◆ **Exercise**:
Extract all lines that hold "boolean" from the records below.

Data extracts START

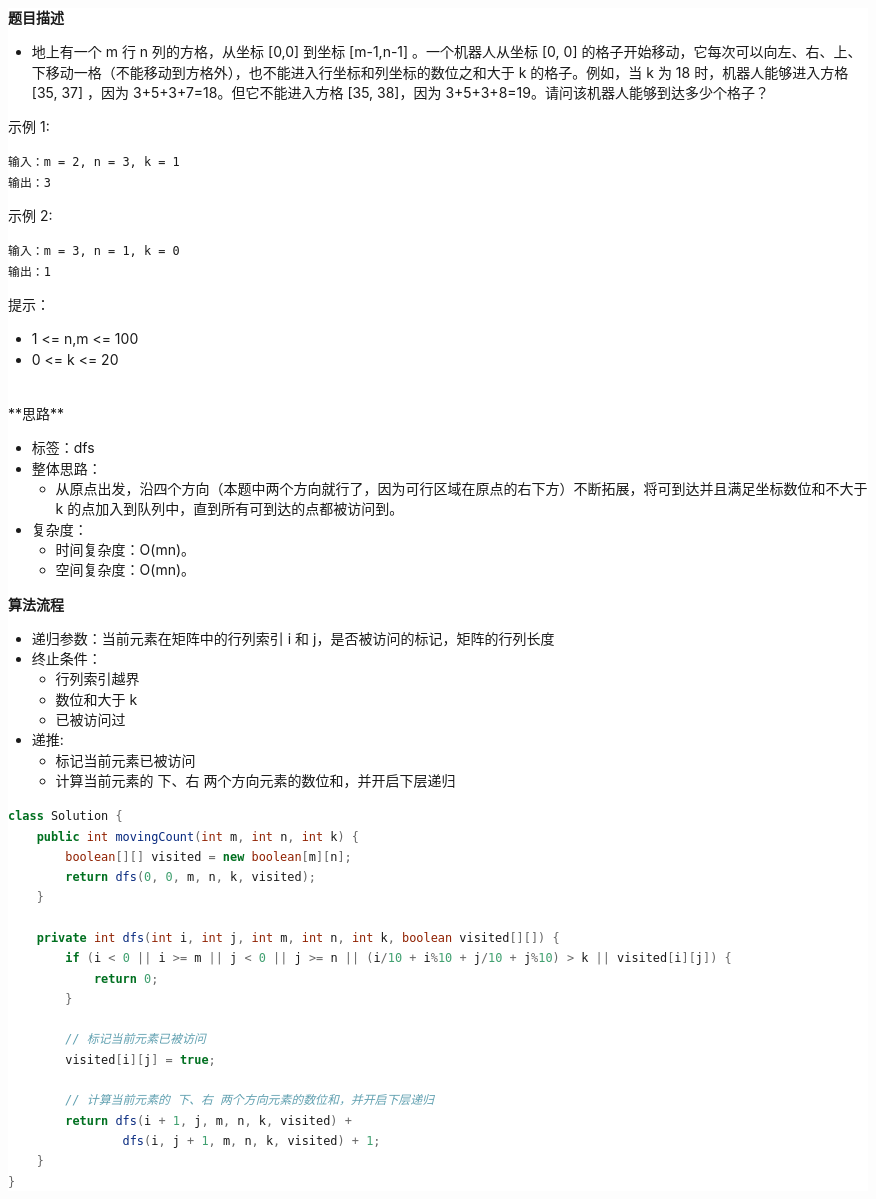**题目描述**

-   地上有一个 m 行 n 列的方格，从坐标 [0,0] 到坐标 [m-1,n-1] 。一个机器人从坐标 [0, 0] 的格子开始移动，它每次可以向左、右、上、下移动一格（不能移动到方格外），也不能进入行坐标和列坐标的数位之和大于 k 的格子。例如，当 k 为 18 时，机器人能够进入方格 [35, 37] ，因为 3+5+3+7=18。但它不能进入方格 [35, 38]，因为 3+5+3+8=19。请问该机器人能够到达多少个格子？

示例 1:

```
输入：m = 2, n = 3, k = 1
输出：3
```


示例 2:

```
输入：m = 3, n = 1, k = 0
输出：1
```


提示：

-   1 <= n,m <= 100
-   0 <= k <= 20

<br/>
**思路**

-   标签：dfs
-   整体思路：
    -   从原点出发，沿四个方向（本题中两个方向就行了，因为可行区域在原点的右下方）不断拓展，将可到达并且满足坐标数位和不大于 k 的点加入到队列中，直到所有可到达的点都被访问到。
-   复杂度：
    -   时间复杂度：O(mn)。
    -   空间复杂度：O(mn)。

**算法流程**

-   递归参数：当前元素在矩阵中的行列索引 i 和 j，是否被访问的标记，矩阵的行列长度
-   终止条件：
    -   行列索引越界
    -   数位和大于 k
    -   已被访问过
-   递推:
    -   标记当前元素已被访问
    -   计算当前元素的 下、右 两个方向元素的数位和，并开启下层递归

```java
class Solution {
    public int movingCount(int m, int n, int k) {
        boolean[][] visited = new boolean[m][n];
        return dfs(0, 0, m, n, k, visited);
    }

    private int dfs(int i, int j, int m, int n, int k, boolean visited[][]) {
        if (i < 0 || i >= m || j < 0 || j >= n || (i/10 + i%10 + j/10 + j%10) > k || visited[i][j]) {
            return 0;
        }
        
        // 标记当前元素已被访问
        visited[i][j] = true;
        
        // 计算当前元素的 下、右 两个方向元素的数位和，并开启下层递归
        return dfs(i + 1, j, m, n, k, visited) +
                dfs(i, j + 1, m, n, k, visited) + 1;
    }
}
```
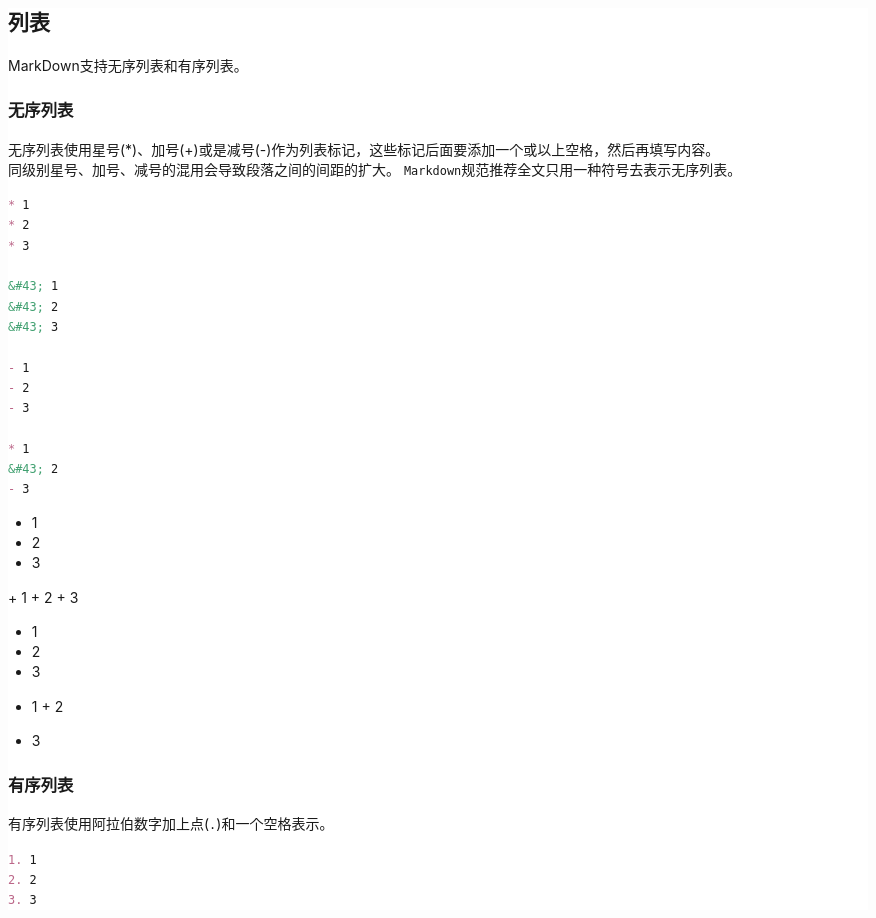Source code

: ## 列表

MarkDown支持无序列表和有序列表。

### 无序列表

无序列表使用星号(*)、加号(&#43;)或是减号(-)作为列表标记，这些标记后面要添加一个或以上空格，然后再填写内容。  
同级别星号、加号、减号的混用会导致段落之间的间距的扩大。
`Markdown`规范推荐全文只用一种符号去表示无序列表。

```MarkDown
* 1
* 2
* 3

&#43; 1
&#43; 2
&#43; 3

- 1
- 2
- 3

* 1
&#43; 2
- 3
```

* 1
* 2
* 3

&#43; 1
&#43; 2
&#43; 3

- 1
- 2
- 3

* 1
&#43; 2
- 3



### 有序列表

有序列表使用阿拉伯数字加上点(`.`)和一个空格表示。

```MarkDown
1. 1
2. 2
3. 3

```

Data extracts END
Data extracts START

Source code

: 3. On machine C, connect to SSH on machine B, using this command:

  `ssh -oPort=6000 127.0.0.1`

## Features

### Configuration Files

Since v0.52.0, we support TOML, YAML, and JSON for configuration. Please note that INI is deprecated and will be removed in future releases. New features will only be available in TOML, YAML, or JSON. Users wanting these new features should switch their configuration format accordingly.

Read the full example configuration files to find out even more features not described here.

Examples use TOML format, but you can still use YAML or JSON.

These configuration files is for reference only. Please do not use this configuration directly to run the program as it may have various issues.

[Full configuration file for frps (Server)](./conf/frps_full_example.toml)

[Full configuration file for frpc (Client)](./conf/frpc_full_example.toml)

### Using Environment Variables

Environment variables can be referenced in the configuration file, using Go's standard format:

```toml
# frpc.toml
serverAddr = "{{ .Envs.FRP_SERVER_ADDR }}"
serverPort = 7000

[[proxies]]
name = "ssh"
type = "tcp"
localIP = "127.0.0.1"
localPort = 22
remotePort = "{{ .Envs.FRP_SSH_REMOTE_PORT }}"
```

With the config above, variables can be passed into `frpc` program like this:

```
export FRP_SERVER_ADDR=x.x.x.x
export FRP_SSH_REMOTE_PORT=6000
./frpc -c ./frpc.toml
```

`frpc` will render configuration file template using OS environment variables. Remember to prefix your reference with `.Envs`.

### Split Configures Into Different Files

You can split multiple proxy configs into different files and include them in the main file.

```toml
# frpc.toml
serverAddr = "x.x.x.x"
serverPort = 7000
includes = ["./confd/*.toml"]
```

Data extracts END
Data extracts START

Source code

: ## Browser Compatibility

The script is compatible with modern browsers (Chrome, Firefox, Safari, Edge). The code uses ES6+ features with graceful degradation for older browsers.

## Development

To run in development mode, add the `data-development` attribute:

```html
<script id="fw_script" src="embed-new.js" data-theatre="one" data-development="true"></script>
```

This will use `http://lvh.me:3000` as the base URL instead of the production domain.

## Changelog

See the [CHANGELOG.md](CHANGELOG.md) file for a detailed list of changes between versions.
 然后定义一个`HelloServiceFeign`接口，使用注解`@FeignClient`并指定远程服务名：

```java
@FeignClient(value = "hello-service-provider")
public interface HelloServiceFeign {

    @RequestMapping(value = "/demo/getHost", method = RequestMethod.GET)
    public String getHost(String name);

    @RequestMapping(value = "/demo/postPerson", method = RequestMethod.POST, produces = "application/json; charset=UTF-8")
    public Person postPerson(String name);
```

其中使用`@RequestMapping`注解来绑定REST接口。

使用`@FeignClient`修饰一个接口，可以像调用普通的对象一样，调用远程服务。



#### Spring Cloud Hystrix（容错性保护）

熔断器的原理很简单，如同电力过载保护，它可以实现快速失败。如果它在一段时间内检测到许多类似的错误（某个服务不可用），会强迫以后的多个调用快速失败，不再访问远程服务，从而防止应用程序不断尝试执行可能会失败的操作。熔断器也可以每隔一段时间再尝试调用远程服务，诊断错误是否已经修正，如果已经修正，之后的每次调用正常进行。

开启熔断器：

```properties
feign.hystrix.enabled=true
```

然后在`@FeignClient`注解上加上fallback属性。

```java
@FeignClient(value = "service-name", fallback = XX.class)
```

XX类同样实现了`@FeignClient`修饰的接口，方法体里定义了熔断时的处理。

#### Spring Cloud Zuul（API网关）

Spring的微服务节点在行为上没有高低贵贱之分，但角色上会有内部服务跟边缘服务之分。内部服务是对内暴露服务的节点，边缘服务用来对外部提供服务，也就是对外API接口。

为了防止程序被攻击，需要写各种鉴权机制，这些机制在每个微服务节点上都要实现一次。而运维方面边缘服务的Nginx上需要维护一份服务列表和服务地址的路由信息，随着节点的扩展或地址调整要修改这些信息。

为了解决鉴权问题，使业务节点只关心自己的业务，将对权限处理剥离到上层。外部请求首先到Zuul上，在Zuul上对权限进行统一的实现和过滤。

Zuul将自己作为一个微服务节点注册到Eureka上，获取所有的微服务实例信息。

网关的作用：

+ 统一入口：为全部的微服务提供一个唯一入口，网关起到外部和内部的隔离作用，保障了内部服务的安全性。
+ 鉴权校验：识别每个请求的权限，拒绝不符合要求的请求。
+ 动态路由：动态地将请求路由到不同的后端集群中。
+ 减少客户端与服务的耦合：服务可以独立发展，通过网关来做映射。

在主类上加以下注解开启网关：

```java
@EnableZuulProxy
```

Data extracts END

◆ **Finished exercise**:
        boolean[][] visited = new boolean[m][n];
    private int dfs(int i, int j, int m, int n, int k, boolean visited[][]) {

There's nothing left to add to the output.